**Document text**
You could see this was a place for surfers. There were surf racks in the room and requests on signs for wetsuits to be placed over balconies, not in bathrooms. For a split second I felt like a wave rider. But the reality is that wave rider and golf have only one thing in common: both activities are alien to me. I do, however, really like to watch people surfing. Golf? Not so much.

A week before, Jules and I had dropped in on Rod Hossack, the veteran surfer from Vic Bay, for a Surfing 101 session.

“The Aussies were the first to colonise the world in terms of surfing,” he said as we sat on the porch of his marvellous guesthouse overlooking the bay.

“In the ’60s, they were heading off to the furthest islands, living like feral cats wherever they went. But even then, there was an overwhelming spirit of ‘localism’. Transport was not always available, so surfers used to specialise in their own bays and were often downright hostile to strangers.”

Rod, in his mid-50s, was also living a really good life. For two months of the year he ‘and a few good mates’ went surfing in Bali. The rest of the year was spent in the idyllic Victoria Bay with his wife, Shanel, and their daughter, Amber, with occasional jaunts up to Jeffreys for something different to ride.

**Assigned task**
Quote the surfing passage word for word, from "A week before, Jules" to "overlooking the bay.".

Stored data entries
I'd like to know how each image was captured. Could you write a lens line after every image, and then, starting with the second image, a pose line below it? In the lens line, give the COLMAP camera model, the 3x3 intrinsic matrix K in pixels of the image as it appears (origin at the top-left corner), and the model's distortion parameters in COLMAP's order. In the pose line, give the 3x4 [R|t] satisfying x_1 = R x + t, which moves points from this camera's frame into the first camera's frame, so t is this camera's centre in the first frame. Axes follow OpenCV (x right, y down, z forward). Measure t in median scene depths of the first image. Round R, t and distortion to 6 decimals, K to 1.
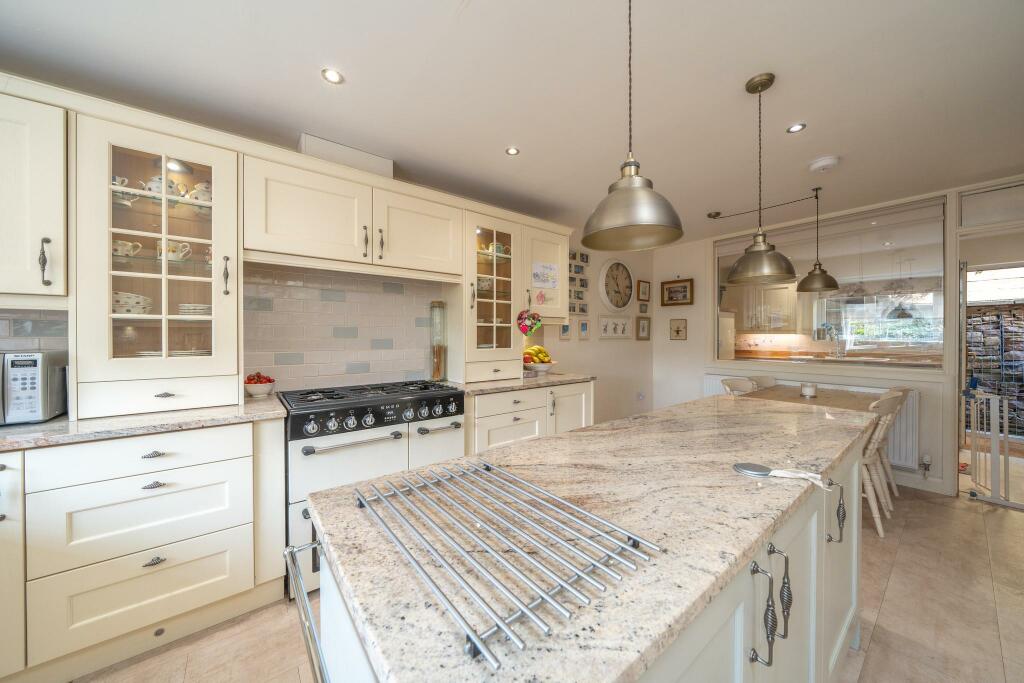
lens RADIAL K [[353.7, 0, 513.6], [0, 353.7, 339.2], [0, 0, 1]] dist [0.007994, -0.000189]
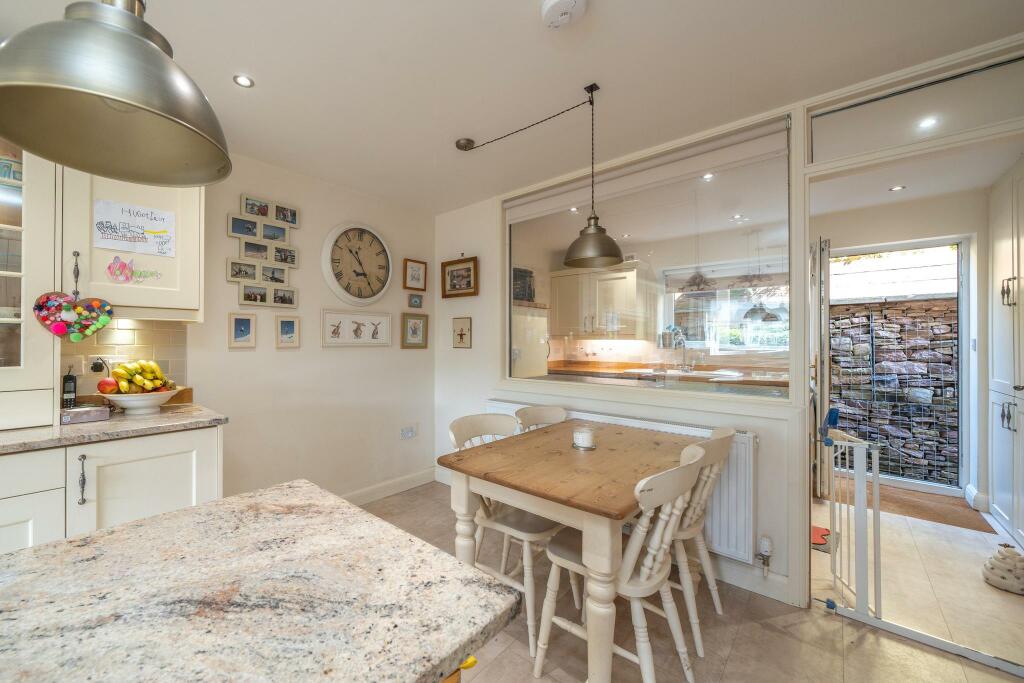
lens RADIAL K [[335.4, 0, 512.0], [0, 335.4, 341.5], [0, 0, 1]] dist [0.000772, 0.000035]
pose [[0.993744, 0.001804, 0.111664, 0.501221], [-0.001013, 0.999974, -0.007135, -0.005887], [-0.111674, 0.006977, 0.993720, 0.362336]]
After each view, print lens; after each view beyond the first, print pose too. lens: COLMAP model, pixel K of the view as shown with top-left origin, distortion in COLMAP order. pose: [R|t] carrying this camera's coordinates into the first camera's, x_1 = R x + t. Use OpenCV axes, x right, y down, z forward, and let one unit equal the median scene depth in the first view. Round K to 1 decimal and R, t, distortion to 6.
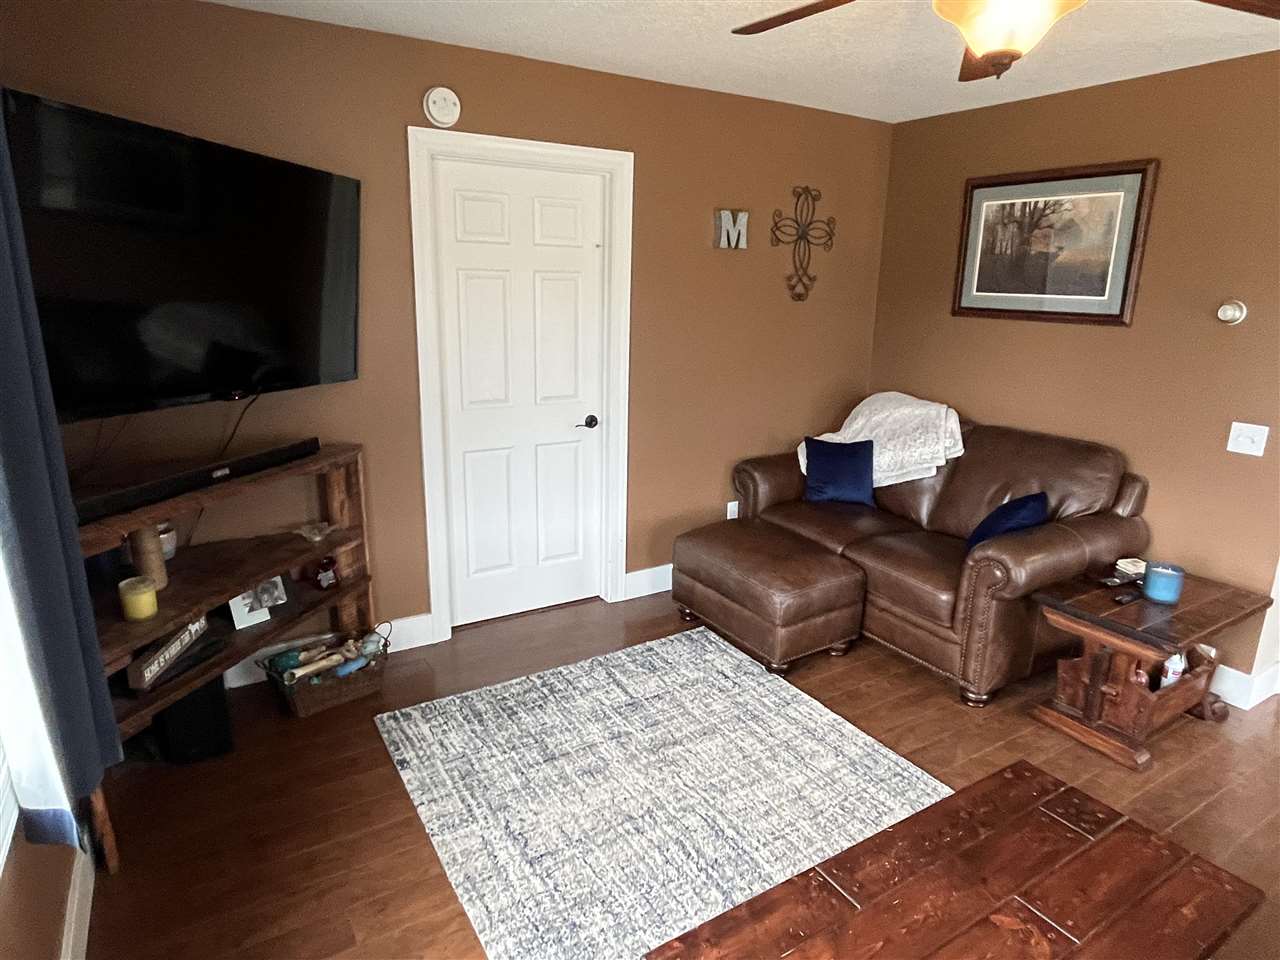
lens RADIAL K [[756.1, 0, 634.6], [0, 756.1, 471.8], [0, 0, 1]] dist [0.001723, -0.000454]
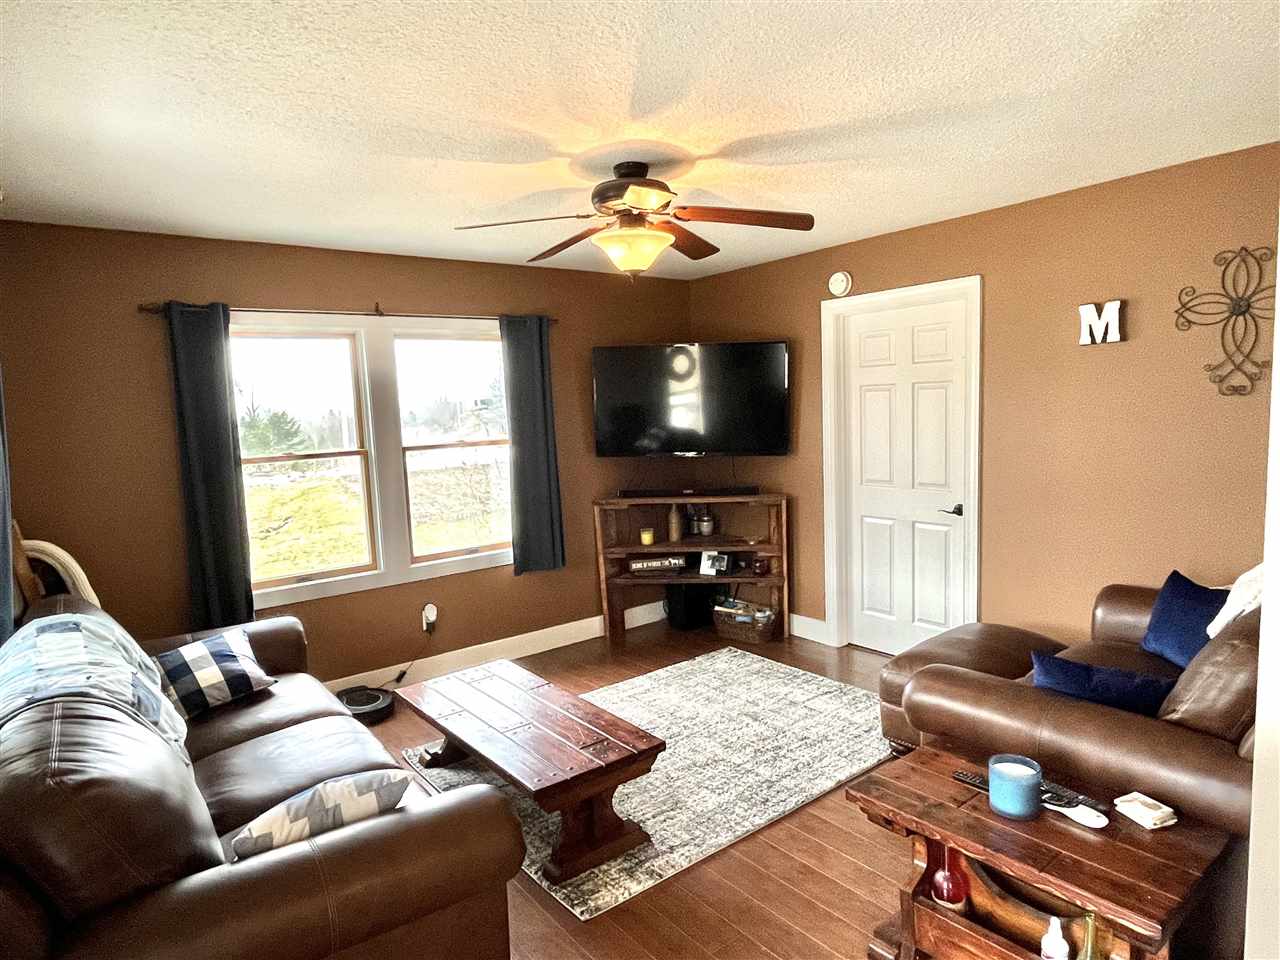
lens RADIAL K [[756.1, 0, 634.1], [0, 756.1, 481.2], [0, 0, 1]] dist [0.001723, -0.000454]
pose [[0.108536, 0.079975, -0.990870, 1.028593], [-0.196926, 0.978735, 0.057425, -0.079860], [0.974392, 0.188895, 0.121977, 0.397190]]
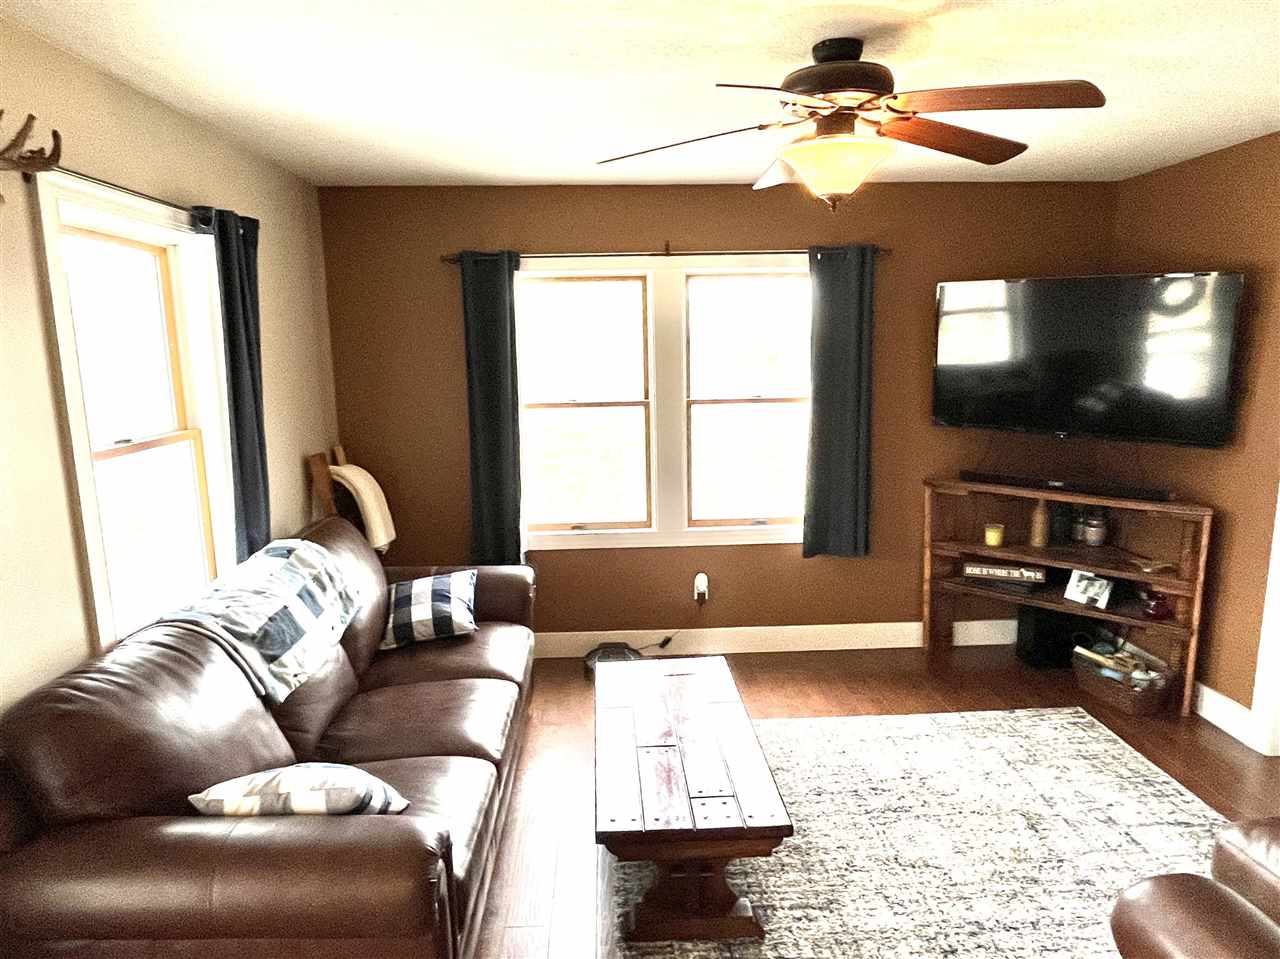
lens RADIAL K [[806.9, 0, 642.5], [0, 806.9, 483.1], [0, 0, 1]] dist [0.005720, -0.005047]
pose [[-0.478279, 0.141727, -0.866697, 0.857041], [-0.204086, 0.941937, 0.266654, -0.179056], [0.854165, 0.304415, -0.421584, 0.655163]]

**Answer for the task**
A week before, Jules and I had dropped in on Rod Hossack, the veteran surfer from Vic Bay, for a Surfing 101 session.

“The Aussies were the first to colonise the world in terms of surfing,” he said as we sat on the porch of his marvellous guesthouse overlooking the bay.